Rossj wrote:
Okee dokee spoke briefly to Jeremy and his line is essentially
"Don't trust benchmarks that are sponsored by vendors whether that be Microsoft OR the Samba team".
So here's a
third party benchmark instead.
Fair 'nuf. Now here's the question that follows from this out-of-the-box comparison. If out-of-the-box, one server implements a perf feature that is unsafe (like ignoring requests to commit data to disk), but the other one doesn't, 95% of the time, you'll not notice, 5% of the time, you'll lose data (I'm making these numbers up). In that case, your benchmark will show that the server that doesn't flush is faster (it's doing fewer disk writes), but that's because the server isn't following the contract.
Is that a fair test?
At one point, someone far smarter than I said "If I don't have to follow the specification, I can make a system arbitrarily fast".
Lots of people cheat on benchmarks. We once benchmarked an email system that out-of-the-box didn't commit email messages to disk when receiving them. That meant that in the event of a power failure, they might lose user email. But out-of-the-box, they were faster than any other email system out there. You had to turn on the "reliable email delivery" option to make them commit the messages to disk - at which point their performance moved in line with everyone elses performance.
So was an out-of-the-box comparison fair in this case?
Unless you understand WHY NetBench is showing that Samba performs better than W2K3, you can't understand why the perf difference happened.
For example, some tests are disk bound, others are network card bound. Still others are cache bound, and others are CPU bound. All of this means that you might not be measuring the relative performance of the file&print servers, but instead are measuring the relative performance of the drivers for the hardware in the machine, and not the performance of the file server. The problem with this is that it means that your benchmark isn't repeatable on different hardware - it means that on THIS particular set of hardware, one performs better than the other, but on a different set of hardware, with different drivers, the opposite might be true.
For instance, it doesn't say that the test was performed on the same piece of hardware.
If it wasn't, how closely did they verify that the systems were identical? Things like chipset revisions can make huge differences in performance.
If it was, how did they isolate startup time effects? Did they vary the order of the tests to see if there were any effects?
One comment they made was "NVidia Geforce FX 5600 (as if this matters)". Actually, it DOES matter, it can make a HUGE amount of difference. I remember some GDI benchmarks we were doing years ago. Two different seemingly identical machines were reporting 10% different times. We eventually ripped them apart and started swapping hardware. We finally realized that the difference was that one had one particular brand of network card plugged in, the other had a different brand of network card in - the slowness tracked with one of the network cards.
It appears that the NT4 workstations were just random workstations pulled from their lab - did they ensure that the workstations were identical? I don't recall, but I believe that netbench measures performance on the client machine, which means that you need to keep your clients just as identical as the server. I'm also surprised that they're saying that NT4 clients were faster than W2K or XP clients - it's entirely possible, but it's surprising.

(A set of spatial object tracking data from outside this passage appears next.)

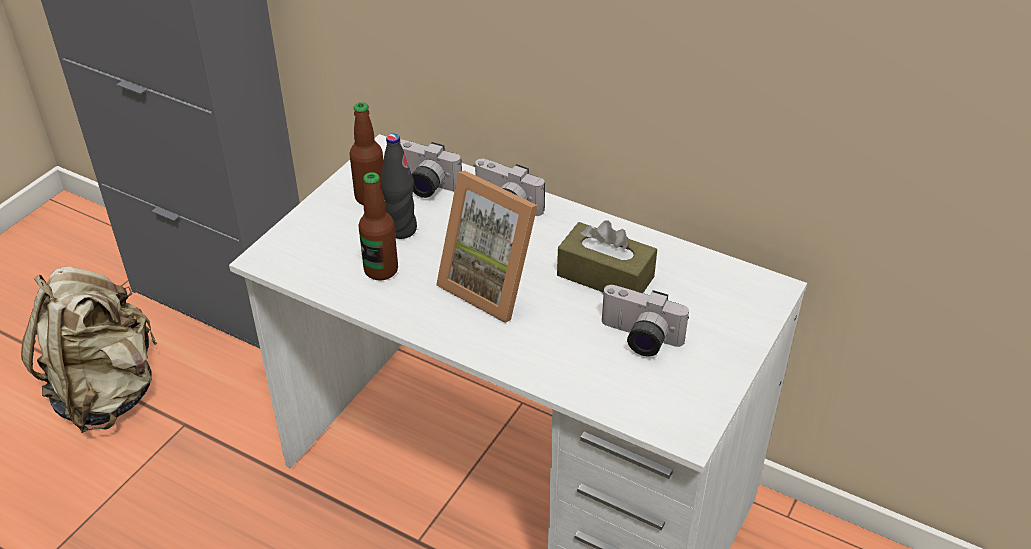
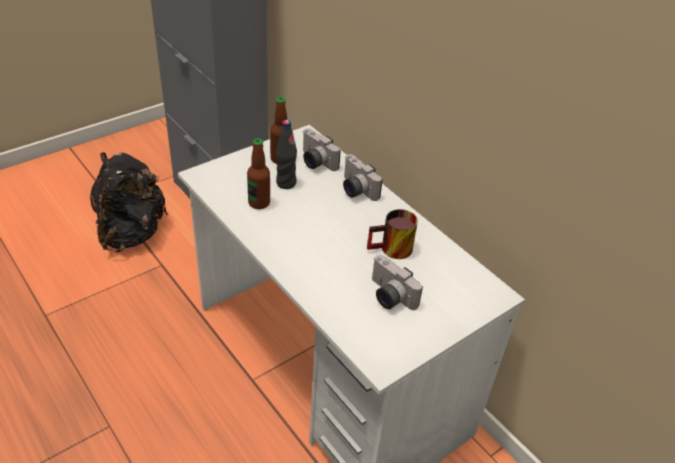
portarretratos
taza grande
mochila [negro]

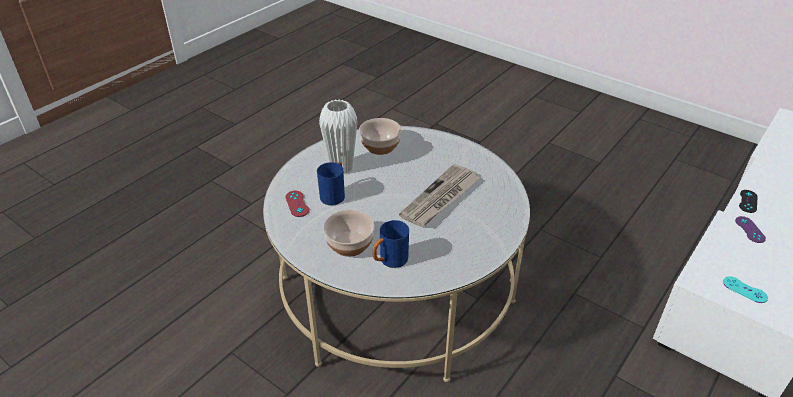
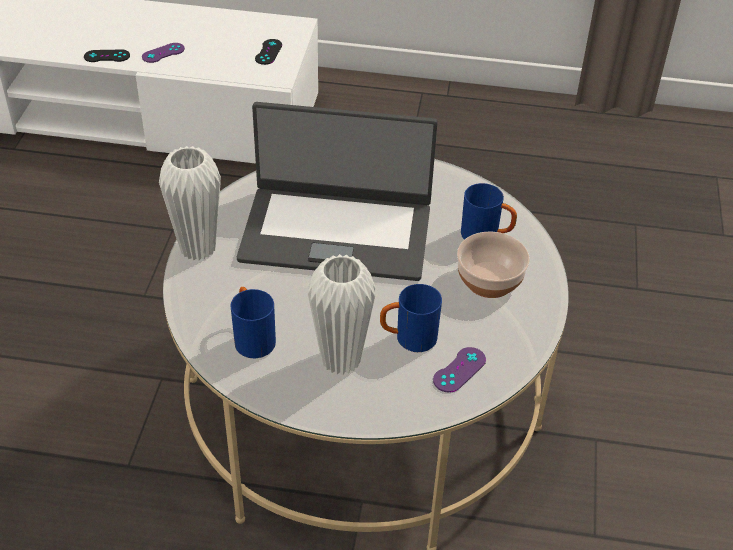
taza grande [azul] (1st from left)
portátil
mando de consola [morado] (2nd from left)
mando de consola [negro] (2nd from left)
florero [blanco] (1st from left)

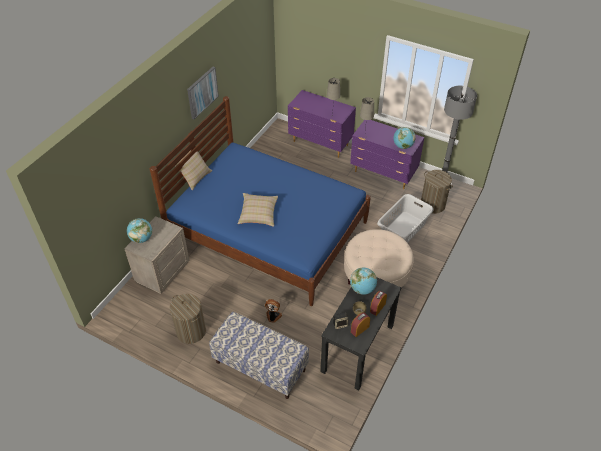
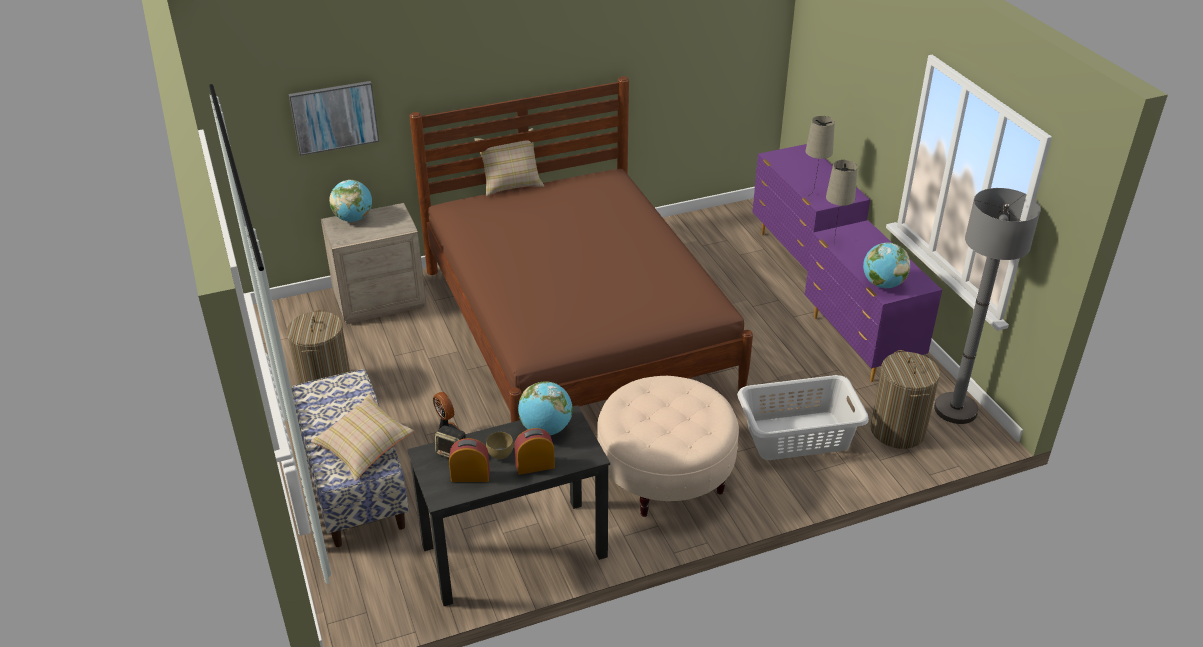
cuadro
cama [marrón]
cojín [beis] (1st from left)

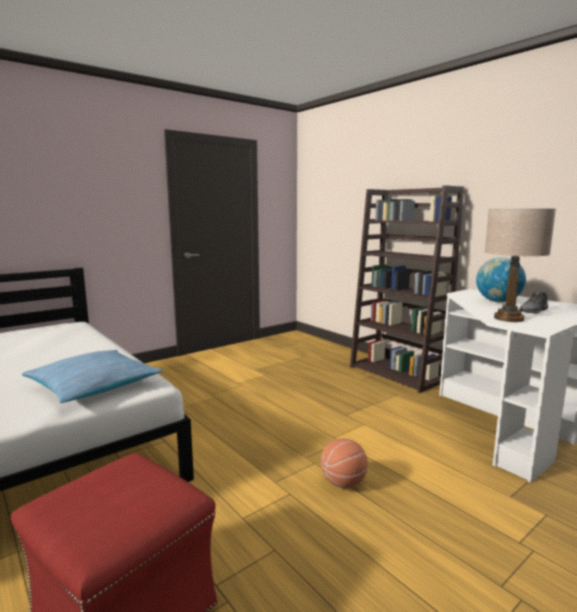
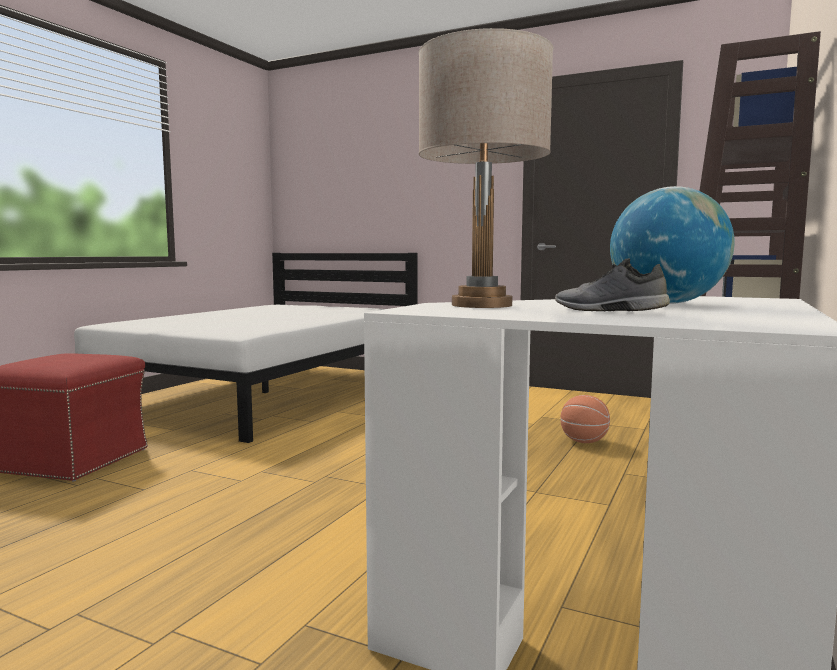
cojín
balón de baloncesto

They also are making assumptions about the number of clients - they're assuming that the test isn't bottlenecked on the client, so they're assuming it's ok to let the benchmark simulate multiple clients from a single machine - they measured small numbers of clients, and extrapolated that the results they saw with small numbers of clients would be relevent with large numbers of clients - this may be true, but it may not.
Bottom line: Benchmarking is hard. Really, Really Hard. If you REALLY don't know what you're doing, it's unbelievably easy to generate results that appear to say one thing that are instead effectively meaningless.
That's why if you look at real-world benchmark results, they typically spend more time describing their configuration than they do describing their result - because professional benchmarkers realize that even tiny changes to the configuration can have HUGE results in the results, so they make sure that every possible variable has been accounted for to ensure that they're really measuring what should be measured.